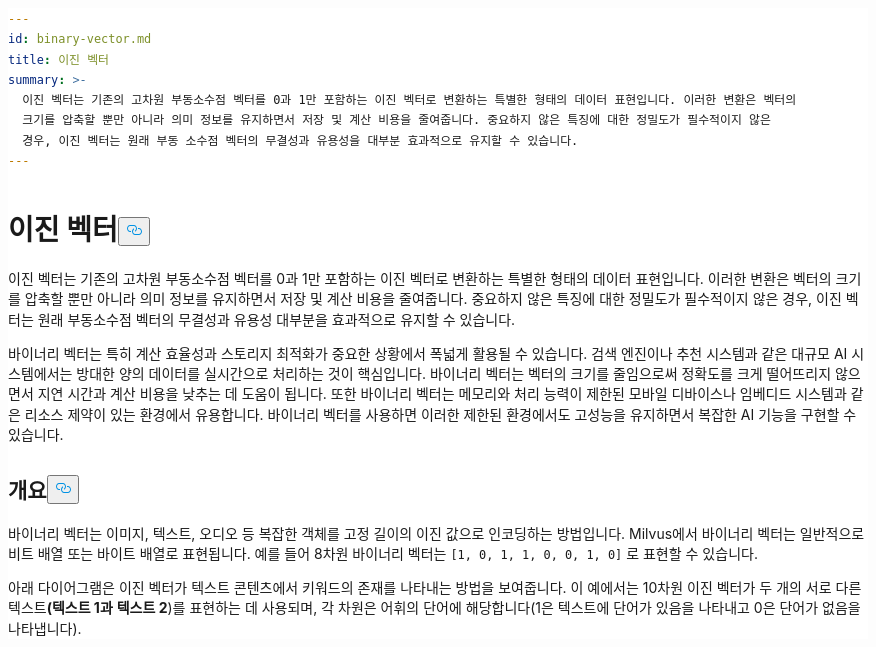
 ```yaml
---
id: binary-vector.md
title: 이진 벡터
summary: >-
  이진 벡터는 기존의 고차원 부동소수점 벡터를 0과 1만 포함하는 이진 벡터로 변환하는 특별한 형태의 데이터 표현입니다. 이러한 변환은 벡터의
  크기를 압축할 뿐만 아니라 의미 정보를 유지하면서 저장 및 계산 비용을 줄여줍니다. 중요하지 않은 특징에 대한 정밀도가 필수적이지 않은
  경우, 이진 벡터는 원래 부동 소수점 벡터의 무결성과 유용성을 대부분 효과적으로 유지할 수 있습니다.
---
```

<h1 id="Binary-Vector" class="common-anchor-header">이진 벡터<button data-href="#Binary-Vector" class="anchor-icon" translate="no">
      <svg translate="no"
        aria-hidden="true"
        focusable="false"
        height="20"
        version="1.1"
        viewBox="0 0 16 16"
        width="16"
      >
        <path
          fill="#0092E4"
          fill-rule="evenodd"
          d="M4 9h1v1H4c-1.5 0-3-1.69-3-3.5S2.55 3 4 3h4c1.45 0 3 1.69 3 3.5 0 1.41-.91 2.72-2 3.25V8.59c.58-.45 1-1.27 1-2.09C10 5.22 8.98 4 8 4H4c-.98 0-2 1.22-2 2.5S3 9 4 9zm9-3h-1v1h1c1 0 2 1.22 2 2.5S13.98 12 13 12H9c-.98 0-2-1.22-2-2.5 0-.83.42-1.64 1-2.09V6.25c-1.09.53-2 1.84-2 3.25C6 11.31 7.55 13 9 13h4c1.45 0 3-1.69 3-3.5S14.5 6 13 6z"
        ></path>
      </svg>
    </button></h1><p>이진 벡터는 기존의 고차원 부동소수점 벡터를 0과 1만 포함하는 이진 벡터로 변환하는 특별한 형태의 데이터 표현입니다. 이러한 변환은 벡터의 크기를 압축할 뿐만 아니라 의미 정보를 유지하면서 저장 및 계산 비용을 줄여줍니다. 중요하지 않은 특징에 대한 정밀도가 필수적이지 않은 경우, 이진 벡터는 원래 부동소수점 벡터의 무결성과 유용성 대부분을 효과적으로 유지할 수 있습니다.</p>
<p>바이너리 벡터는 특히 계산 효율성과 스토리지 최적화가 중요한 상황에서 폭넓게 활용될 수 있습니다. 검색 엔진이나 추천 시스템과 같은 대규모 AI 시스템에서는 방대한 양의 데이터를 실시간으로 처리하는 것이 핵심입니다. 바이너리 벡터는 벡터의 크기를 줄임으로써 정확도를 크게 떨어뜨리지 않으면서 지연 시간과 계산 비용을 낮추는 데 도움이 됩니다. 또한 바이너리 벡터는 메모리와 처리 능력이 제한된 모바일 디바이스나 임베디드 시스템과 같은 리소스 제약이 있는 환경에서 유용합니다. 바이너리 벡터를 사용하면 이러한 제한된 환경에서도 고성능을 유지하면서 복잡한 AI 기능을 구현할 수 있습니다.</p>
<h2 id="Overview" class="common-anchor-header">개요<button data-href="#Overview" class="anchor-icon" translate="no">
      <svg translate="no"
        aria-hidden="true"
        focusable="false"
        height="20"
        version="1.1"
        viewBox="0 0 16 16"
        width="16"
      >
        <path
          fill="#0092E4"
          fill-rule="evenodd"
          d="M4 9h1v1H4c-1.5 0-3-1.69-3-3.5S2.55 3 4 3h4c1.45 0 3 1.69 3 3.5 0 1.41-.91 2.72-2 3.25V8.59c.58-.45 1-1.27 1-2.09C10 5.22 8.98 4 8 4H4c-.98 0-2 1.22-2 2.5S3 9 4 9zm9-3h-1v1h1c1 0 2 1.22 2 2.5S13.98 12 13 12H9c-.98 0-2-1.22-2-2.5 0-.83.42-1.64 1-2.09V6.25c-1.09.53-2 1.84-2 3.25C6 11.31 7.55 13 9 13h4c1.45 0 3-1.69 3-3.5S14.5 6 13 6z"
        ></path>
      </svg>
    </button></h2><p>바이너리 벡터는 이미지, 텍스트, 오디오 등 복잡한 객체를 고정 길이의 이진 값으로 인코딩하는 방법입니다. Milvus에서 바이너리 벡터는 일반적으로 비트 배열 또는 바이트 배열로 표현됩니다. 예를 들어 8차원 바이너리 벡터는 <code translate="no">[1, 0, 1, 1, 0, 0, 1, 0]</code> 로 표현할 수 있습니다.</p>
<p>아래 다이어그램은 이진 벡터가 텍스트 콘텐츠에서 키워드의 존재를 나타내는 방법을 보여줍니다. 이 예에서는 10차원 이진 벡터가 두 개의 서로 다른 텍스트<strong>(텍스트 1과</strong> <strong>텍스트 2</strong>)를 표현하는 데 사용되며, 각 차원은 어휘의 단어에 해당합니다(1은 텍스트에 단어가 있음을 나타내고 0은 단어가 없음을 나타냅니다).</p>
<p>
  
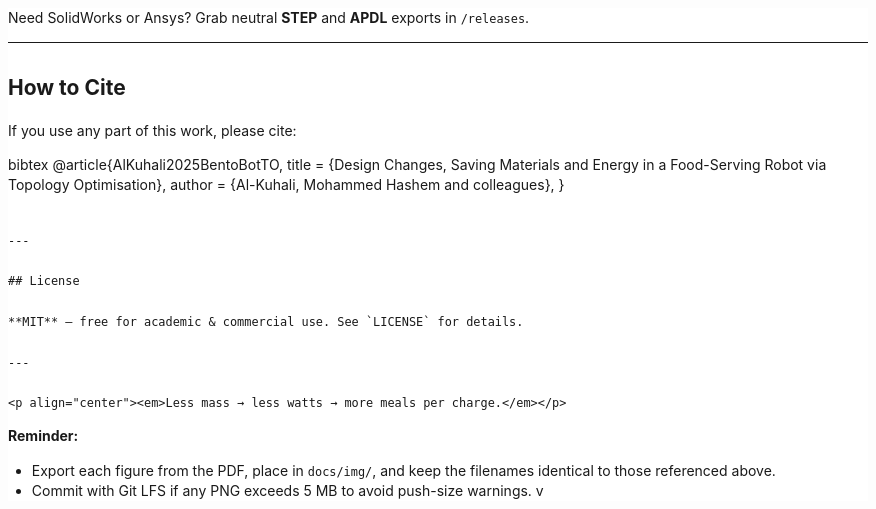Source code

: Need SolidWorks or Ansys? Grab neutral **STEP** and **APDL** exports in `/releases`.

---

## How to Cite

If you use any part of this work, please cite:

bibtex
@article{AlKuhali2025BentoBotTO,
  title   = {Design Changes, Saving Materials and Energy in a Food-Serving Robot via Topology Optimisation},
  author  = {Al-Kuhali, Mohammed Hashem and colleagues},
}
```

---

## License

**MIT** – free for academic & commercial use. See `LICENSE` for details.

---

<p align="center"><em>Less mass → less watts → more meals per charge.</em></p>
```

**Reminder:**

* Export each figure from the PDF, place in `docs/img/`, and keep the filenames identical to those referenced above.
* Commit with Git LFS if any PNG exceeds 5 MB to avoid push-size warnings.
v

== == ==

**WORK TO BE COMPLETED:** With the pictures removed, the entries above should be transcribed exactly.

**OUTPUT OF THE EXERCISE:**
 ```yaml
---
id: binary-vector.md
title: 이진 벡터
summary: >-
  이진 벡터는 기존의 고차원 부동소수점 벡터를 0과 1만 포함하는 이진 벡터로 변환하는 특별한 형태의 데이터 표현입니다. 이러한 변환은 벡터의
  크기를 압축할 뿐만 아니라 의미 정보를 유지하면서 저장 및 계산 비용을 줄여줍니다. 중요하지 않은 특징에 대한 정밀도가 필수적이지 않은
  경우, 이진 벡터는 원래 부동 소수점 벡터의 무결성과 유용성을 대부분 효과적으로 유지할 수 있습니다.
---
```

<h1 id="Binary-Vector" class="common-anchor-header">이진 벡터<button data-href="#Binary-Vector" class="anchor-icon" translate="no">
      <svg translate="no"
        aria-hidden="true"
        focusable="false"
        height="20"
        version="1.1"
        viewBox="0 0 16 16"
        width="16"
      >
        <path
          fill="#0092E4"
          fill-rule="evenodd"
          d="M4 9h1v1H4c-1.5 0-3-1.69-3-3.5S2.55 3 4 3h4c1.45 0 3 1.69 3 3.5 0 1.41-.91 2.72-2 3.25V8.59c.58-.45 1-1.27 1-2.09C10 5.22 8.98 4 8 4H4c-.98 0-2 1.22-2 2.5S3 9 4 9zm9-3h-1v1h1c1 0 2 1.22 2 2.5S13.98 12 13 12H9c-.98 0-2-1.22-2-2.5 0-.83.42-1.64 1-2.09V6.25c-1.09.53-2 1.84-2 3.25C6 11.31 7.55 13 9 13h4c1.45 0 3-1.69 3-3.5S14.5 6 13 6z"
        ></path>
      </svg>
    </button></h1><p>이진 벡터는 기존의 고차원 부동소수점 벡터를 0과 1만 포함하는 이진 벡터로 변환하는 특별한 형태의 데이터 표현입니다. 이러한 변환은 벡터의 크기를 압축할 뿐만 아니라 의미 정보를 유지하면서 저장 및 계산 비용을 줄여줍니다. 중요하지 않은 특징에 대한 정밀도가 필수적이지 않은 경우, 이진 벡터는 원래 부동소수점 벡터의 무결성과 유용성 대부분을 효과적으로 유지할 수 있습니다.</p>
<p>바이너리 벡터는 특히 계산 효율성과 스토리지 최적화가 중요한 상황에서 폭넓게 활용될 수 있습니다. 검색 엔진이나 추천 시스템과 같은 대규모 AI 시스템에서는 방대한 양의 데이터를 실시간으로 처리하는 것이 핵심입니다. 바이너리 벡터는 벡터의 크기를 줄임으로써 정확도를 크게 떨어뜨리지 않으면서 지연 시간과 계산 비용을 낮추는 데 도움이 됩니다. 또한 바이너리 벡터는 메모리와 처리 능력이 제한된 모바일 디바이스나 임베디드 시스템과 같은 리소스 제약이 있는 환경에서 유용합니다. 바이너리 벡터를 사용하면 이러한 제한된 환경에서도 고성능을 유지하면서 복잡한 AI 기능을 구현할 수 있습니다.</p>
<h2 id="Overview" class="common-anchor-header">개요<button data-href="#Overview" class="anchor-icon" translate="no">
      <svg translate="no"
        aria-hidden="true"
        focusable="false"
        height="20"
        version="1.1"
        viewBox="0 0 16 16"
        width="16"
      >
        <path
          fill="#0092E4"
          fill-rule="evenodd"
          d="M4 9h1v1H4c-1.5 0-3-1.69-3-3.5S2.55 3 4 3h4c1.45 0 3 1.69 3 3.5 0 1.41-.91 2.72-2 3.25V8.59c.58-.45 1-1.27 1-2.09C10 5.22 8.98 4 8 4H4c-.98 0-2 1.22-2 2.5S3 9 4 9zm9-3h-1v1h1c1 0 2 1.22 2 2.5S13.98 12 13 12H9c-.98 0-2-1.22-2-2.5 0-.83.42-1.64 1-2.09V6.25c-1.09.53-2 1.84-2 3.25C6 11.31 7.55 13 9 13h4c1.45 0 3-1.69 3-3.5S14.5 6 13 6z"
        ></path>
      </svg>
    </button></h2><p>바이너리 벡터는 이미지, 텍스트, 오디오 등 복잡한 객체를 고정 길이의 이진 값으로 인코딩하는 방법입니다. Milvus에서 바이너리 벡터는 일반적으로 비트 배열 또는 바이트 배열로 표현됩니다. 예를 들어 8차원 바이너리 벡터는 <code translate="no">[1, 0, 1, 1, 0, 0, 1, 0]</code> 로 표현할 수 있습니다.</p>
<p>아래 다이어그램은 이진 벡터가 텍스트 콘텐츠에서 키워드의 존재를 나타내는 방법을 보여줍니다. 이 예에서는 10차원 이진 벡터가 두 개의 서로 다른 텍스트<strong>(텍스트 1과</strong> <strong>텍스트 2</strong>)를 표현하는 데 사용되며, 각 차원은 어휘의 단어에 해당합니다(1은 텍스트에 단어가 있음을 나타내고 0은 단어가 없음을 나타냅니다).</p>
<p>
  
Source code

: Need SolidWorks or Ansys? Grab neutral **STEP** and **APDL** exports in `/releases`.

---

## How to Cite

If you use any part of this work, please cite:

bibtex
@article{AlKuhali2025BentoBotTO,
  title   = {Design Changes, Saving Materials and Energy in a Food-Serving Robot via Topology Optimisation},
  author  = {Al-Kuhali, Mohammed Hashem and colleagues},
}
```

---

## License

**MIT** – free for academic & commercial use. See `LICENSE` for details.

---

<p align="center"><em>Less mass → less watts → more meals per charge.</em></p>
```

**Reminder:**

* Export each figure from the PDF, place in `docs/img/`, and keep the filenames identical to those referenced above.
* Commit with Git LFS if any PNG exceeds 5 MB to avoid push-size warnings.
v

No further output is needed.